[[ Supplied information, beginning ]]

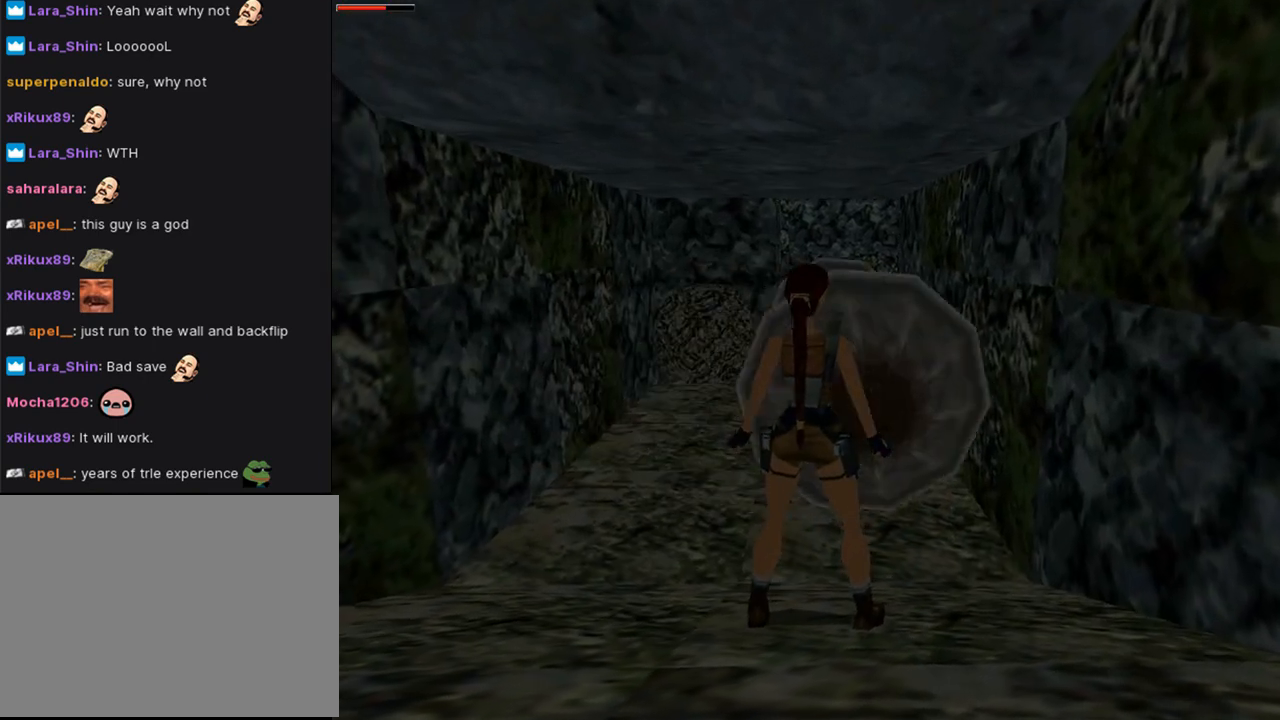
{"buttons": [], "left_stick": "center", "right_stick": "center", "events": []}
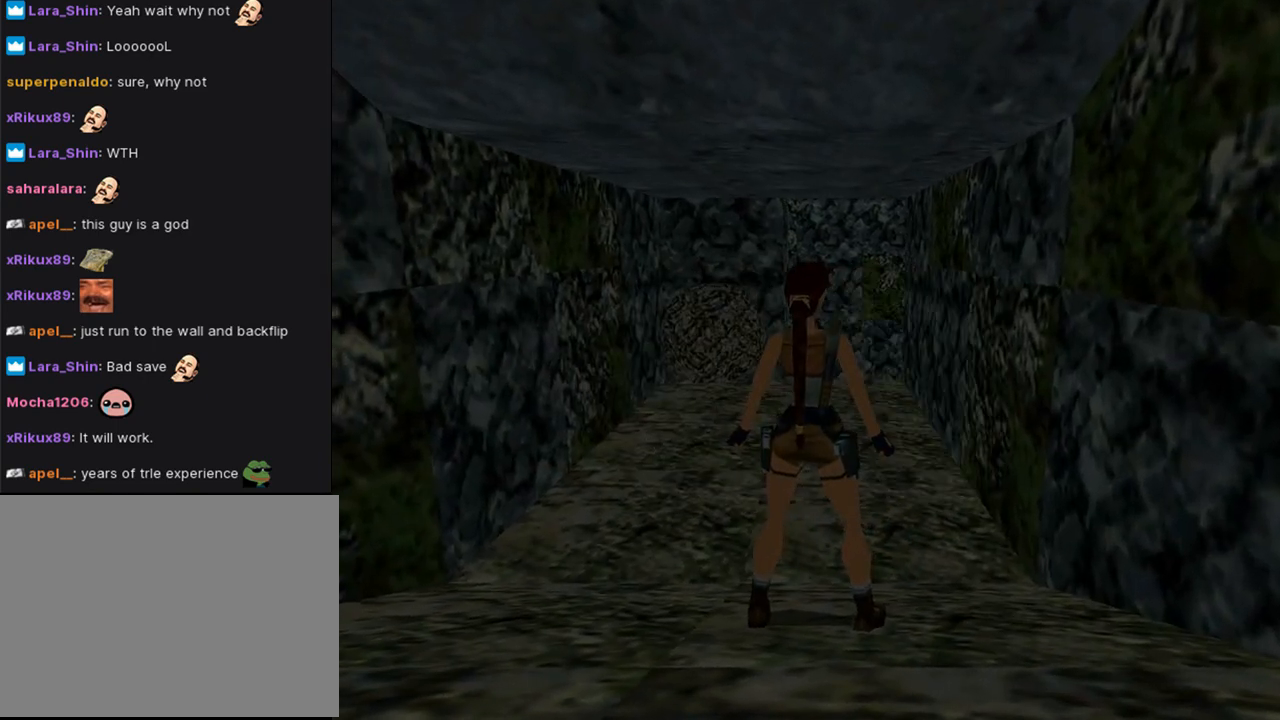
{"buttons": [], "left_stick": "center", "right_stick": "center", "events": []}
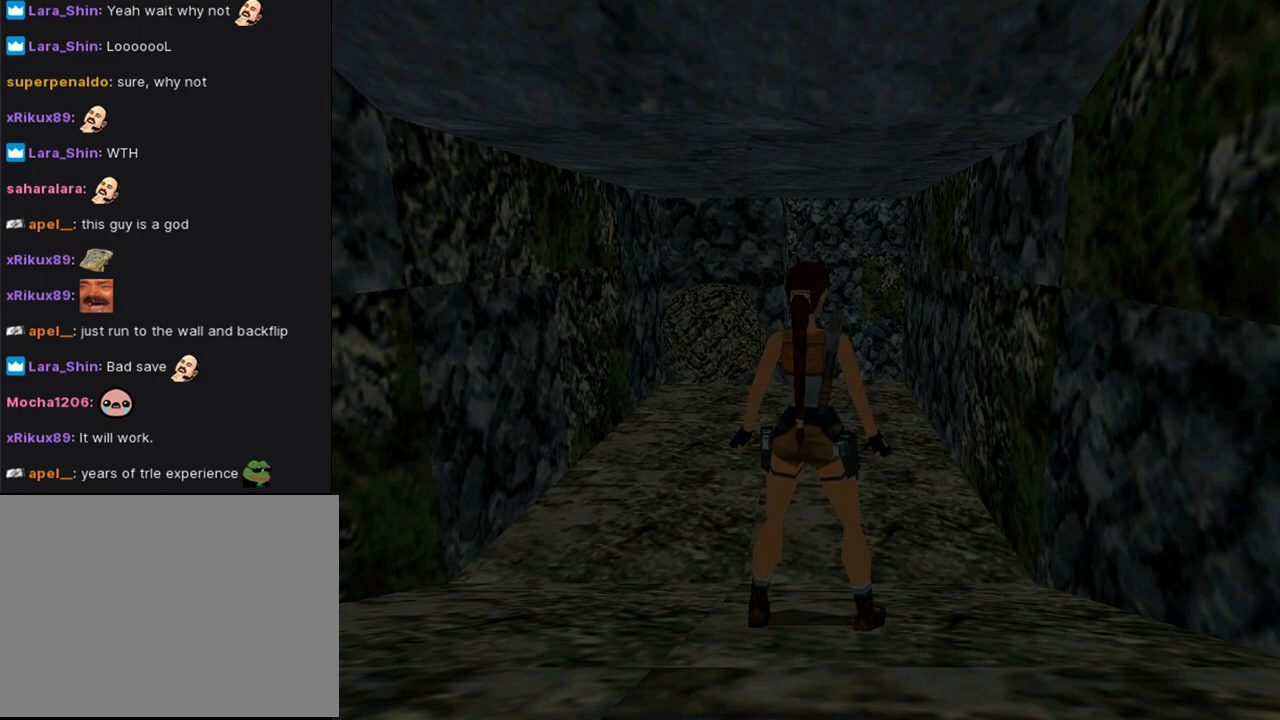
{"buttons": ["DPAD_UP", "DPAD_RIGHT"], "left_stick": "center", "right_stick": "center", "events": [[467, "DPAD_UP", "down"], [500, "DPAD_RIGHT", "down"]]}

[[ Supplied information, end ]]
[[ Supplied information, beginning ]]

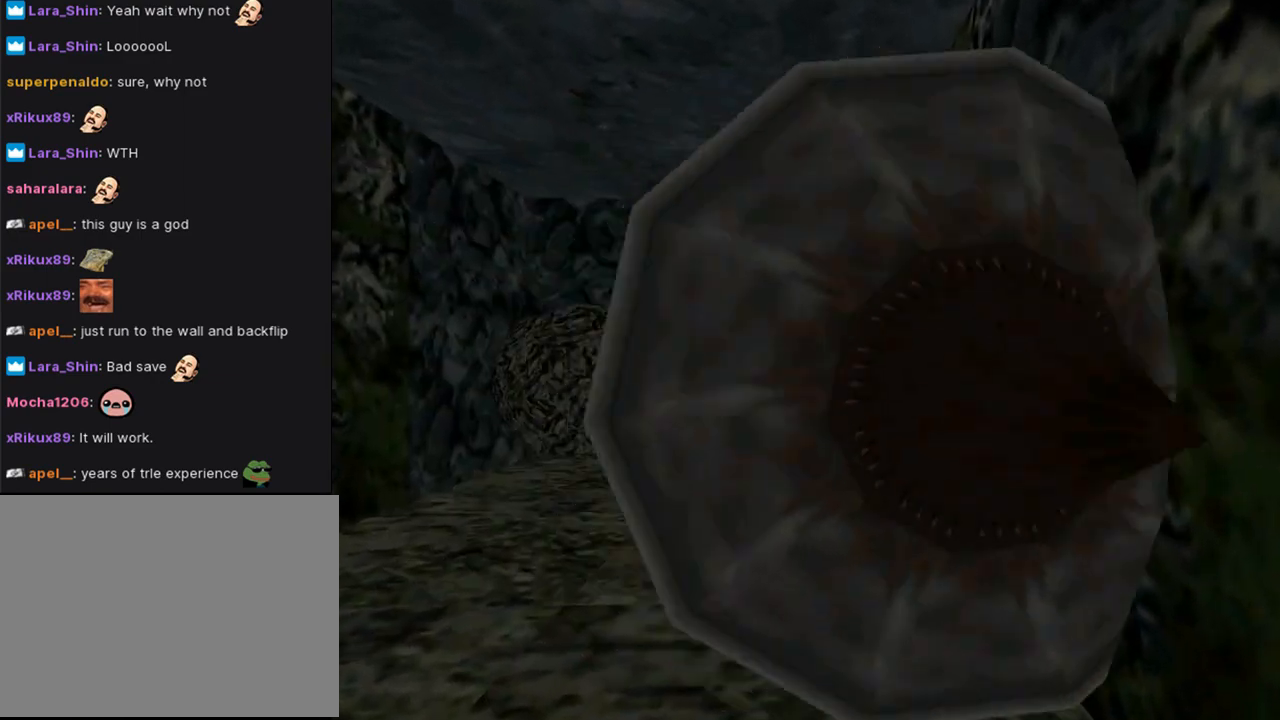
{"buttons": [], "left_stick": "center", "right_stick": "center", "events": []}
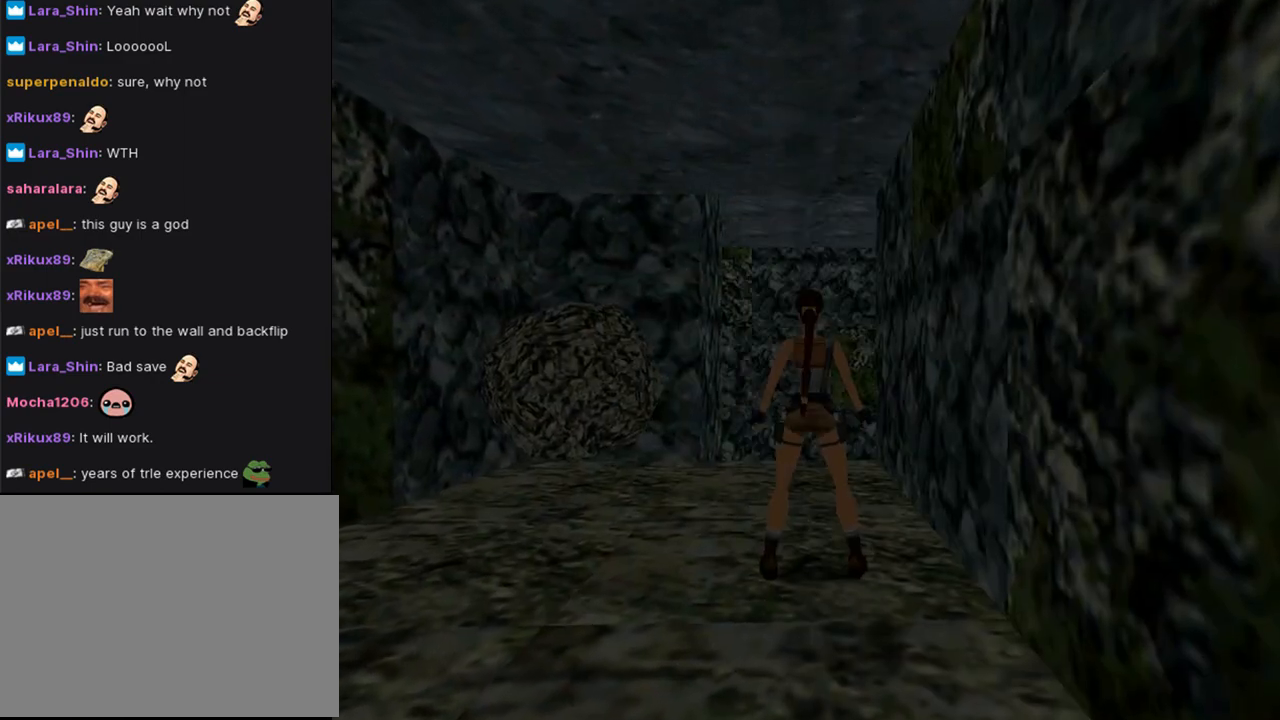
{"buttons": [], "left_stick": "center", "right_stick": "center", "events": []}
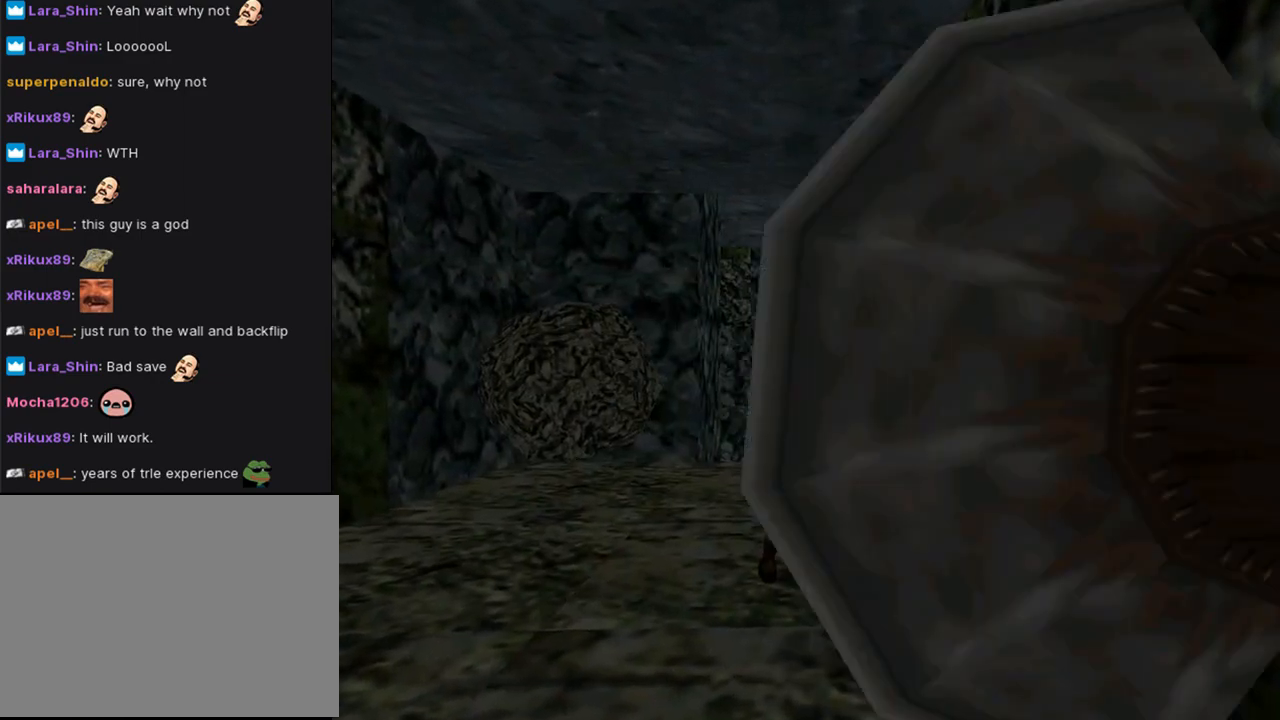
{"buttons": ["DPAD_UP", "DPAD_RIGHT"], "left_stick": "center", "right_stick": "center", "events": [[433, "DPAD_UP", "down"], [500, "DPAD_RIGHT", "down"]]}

[[ Supplied information, end ]]

> Your goal: In the records above, some lines may contain the word "down"; copy every one of them.

> Task answer:
{"buttons": ["DPAD_UP", "DPAD_RIGHT"], "left_stick": "center", "right_stick": "center", "events": [[467, "DPAD_UP", "down"], [500, "DPAD_RIGHT", "down"]]}
{"buttons": ["DPAD_UP", "DPAD_RIGHT"], "left_stick": "center", "right_stick": "center", "events": [[433, "DPAD_UP", "down"], [500, "DPAD_RIGHT", "down"]]}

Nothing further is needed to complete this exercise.